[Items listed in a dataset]

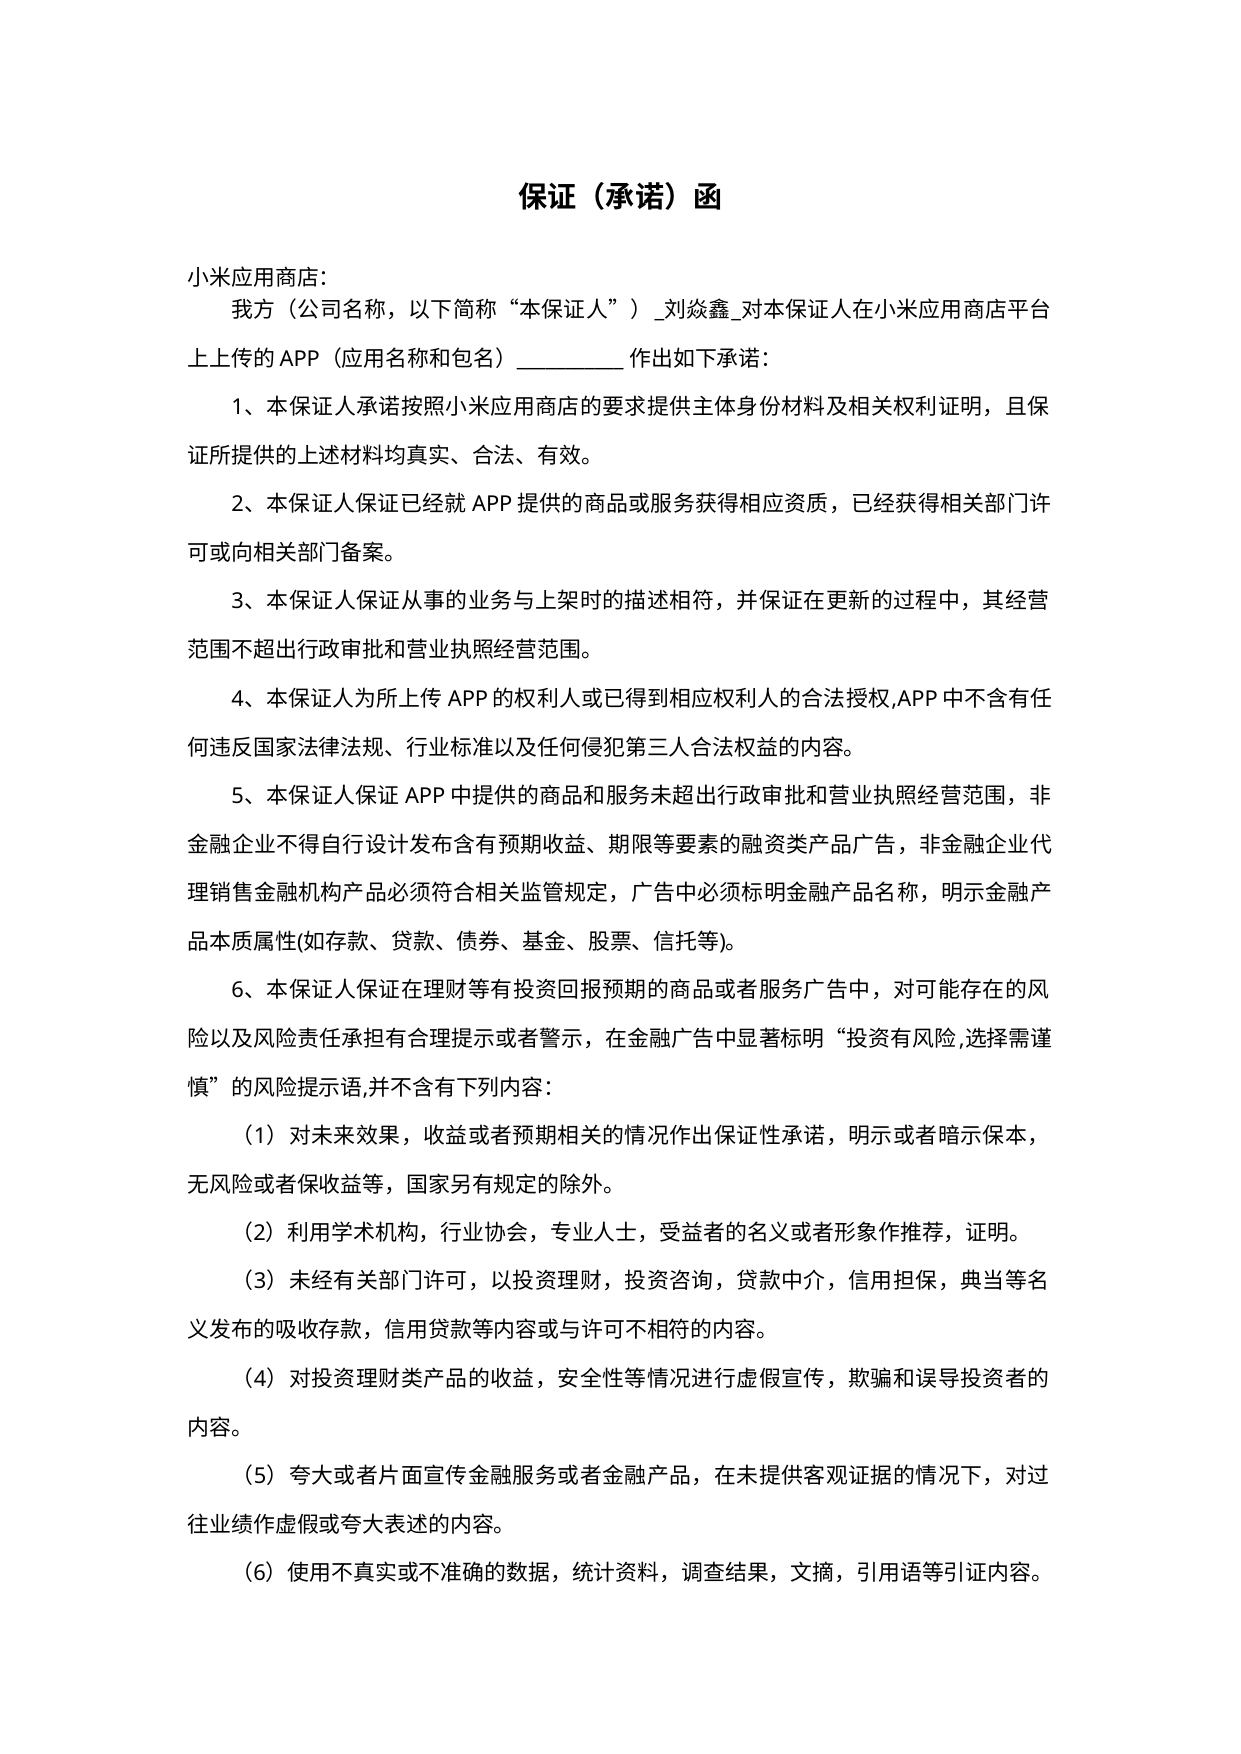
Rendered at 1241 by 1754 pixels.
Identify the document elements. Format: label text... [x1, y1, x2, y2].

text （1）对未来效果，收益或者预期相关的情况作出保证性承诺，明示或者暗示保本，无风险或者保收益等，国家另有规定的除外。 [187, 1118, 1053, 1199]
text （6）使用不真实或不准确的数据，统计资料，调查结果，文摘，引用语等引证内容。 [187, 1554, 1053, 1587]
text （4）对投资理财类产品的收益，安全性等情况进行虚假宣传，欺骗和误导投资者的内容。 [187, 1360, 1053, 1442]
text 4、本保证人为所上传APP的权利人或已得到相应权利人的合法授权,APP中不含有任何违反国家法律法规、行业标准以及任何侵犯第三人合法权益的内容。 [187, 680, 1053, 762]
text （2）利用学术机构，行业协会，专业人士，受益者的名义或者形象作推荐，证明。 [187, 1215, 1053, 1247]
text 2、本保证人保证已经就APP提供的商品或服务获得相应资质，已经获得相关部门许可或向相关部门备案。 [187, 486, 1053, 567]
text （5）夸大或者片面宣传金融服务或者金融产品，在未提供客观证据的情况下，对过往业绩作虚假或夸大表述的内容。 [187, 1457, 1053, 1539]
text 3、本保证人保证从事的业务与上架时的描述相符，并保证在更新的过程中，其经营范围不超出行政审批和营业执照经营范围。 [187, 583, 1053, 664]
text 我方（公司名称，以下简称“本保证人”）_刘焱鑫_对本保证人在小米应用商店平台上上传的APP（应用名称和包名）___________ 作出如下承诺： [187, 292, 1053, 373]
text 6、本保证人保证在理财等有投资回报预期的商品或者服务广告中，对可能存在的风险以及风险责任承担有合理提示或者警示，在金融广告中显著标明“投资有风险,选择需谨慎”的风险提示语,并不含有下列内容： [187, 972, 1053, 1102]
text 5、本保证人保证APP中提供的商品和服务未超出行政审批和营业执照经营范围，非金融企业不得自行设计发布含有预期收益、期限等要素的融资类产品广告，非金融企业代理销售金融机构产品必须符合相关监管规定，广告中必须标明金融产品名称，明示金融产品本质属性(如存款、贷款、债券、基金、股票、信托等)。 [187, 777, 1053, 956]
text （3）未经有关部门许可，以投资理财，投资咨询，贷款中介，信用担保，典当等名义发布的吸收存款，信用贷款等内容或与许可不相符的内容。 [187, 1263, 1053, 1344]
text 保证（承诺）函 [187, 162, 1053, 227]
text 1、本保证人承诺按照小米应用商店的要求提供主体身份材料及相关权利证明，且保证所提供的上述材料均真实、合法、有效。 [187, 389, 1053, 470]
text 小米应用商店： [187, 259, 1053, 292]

● EXERCISE DETAILS
Retype the data exactly as it stands, but keep the images out of your copy.

● OUTPUT BELOW
Rendered at 1241 by 1754 pixels.
Identify the document elements. Format: label text... [x1, y1, x2, y2].

text （1）对未来效果，收益或者预期相关的情况作出保证性承诺，明示或者暗示保本，无风险或者保收益等，国家另有规定的除外。 [187, 1118, 1053, 1199]
text （6）使用不真实或不准确的数据，统计资料，调查结果，文摘，引用语等引证内容。 [187, 1554, 1053, 1587]
text （4）对投资理财类产品的收益，安全性等情况进行虚假宣传，欺骗和误导投资者的内容。 [187, 1360, 1053, 1442]
text 4、本保证人为所上传APP的权利人或已得到相应权利人的合法授权,APP中不含有任何违反国家法律法规、行业标准以及任何侵犯第三人合法权益的内容。 [187, 680, 1053, 762]
text （2）利用学术机构，行业协会，专业人士，受益者的名义或者形象作推荐，证明。 [187, 1215, 1053, 1247]
text 2、本保证人保证已经就APP提供的商品或服务获得相应资质，已经获得相关部门许可或向相关部门备案。 [187, 486, 1053, 567]
text （5）夸大或者片面宣传金融服务或者金融产品，在未提供客观证据的情况下，对过往业绩作虚假或夸大表述的内容。 [187, 1457, 1053, 1539]
text 3、本保证人保证从事的业务与上架时的描述相符，并保证在更新的过程中，其经营范围不超出行政审批和营业执照经营范围。 [187, 583, 1053, 664]
text 我方（公司名称，以下简称“本保证人”）_刘焱鑫_对本保证人在小米应用商店平台上上传的APP（应用名称和包名）___________ 作出如下承诺： [187, 292, 1053, 373]
text 6、本保证人保证在理财等有投资回报预期的商品或者服务广告中，对可能存在的风险以及风险责任承担有合理提示或者警示，在金融广告中显著标明“投资有风险,选择需谨慎”的风险提示语,并不含有下列内容： [187, 972, 1053, 1102]
text 5、本保证人保证APP中提供的商品和服务未超出行政审批和营业执照经营范围，非金融企业不得自行设计发布含有预期收益、期限等要素的融资类产品广告，非金融企业代理销售金融机构产品必须符合相关监管规定，广告中必须标明金融产品名称，明示金融产品本质属性(如存款、贷款、债券、基金、股票、信托等)。 [187, 777, 1053, 956]
text （3）未经有关部门许可，以投资理财，投资咨询，贷款中介，信用担保，典当等名义发布的吸收存款，信用贷款等内容或与许可不相符的内容。 [187, 1263, 1053, 1344]
text 保证（承诺）函 [187, 162, 1053, 227]
text 1、本保证人承诺按照小米应用商店的要求提供主体身份材料及相关权利证明，且保证所提供的上述材料均真实、合法、有效。 [187, 389, 1053, 470]
text 小米应用商店： [187, 259, 1053, 292]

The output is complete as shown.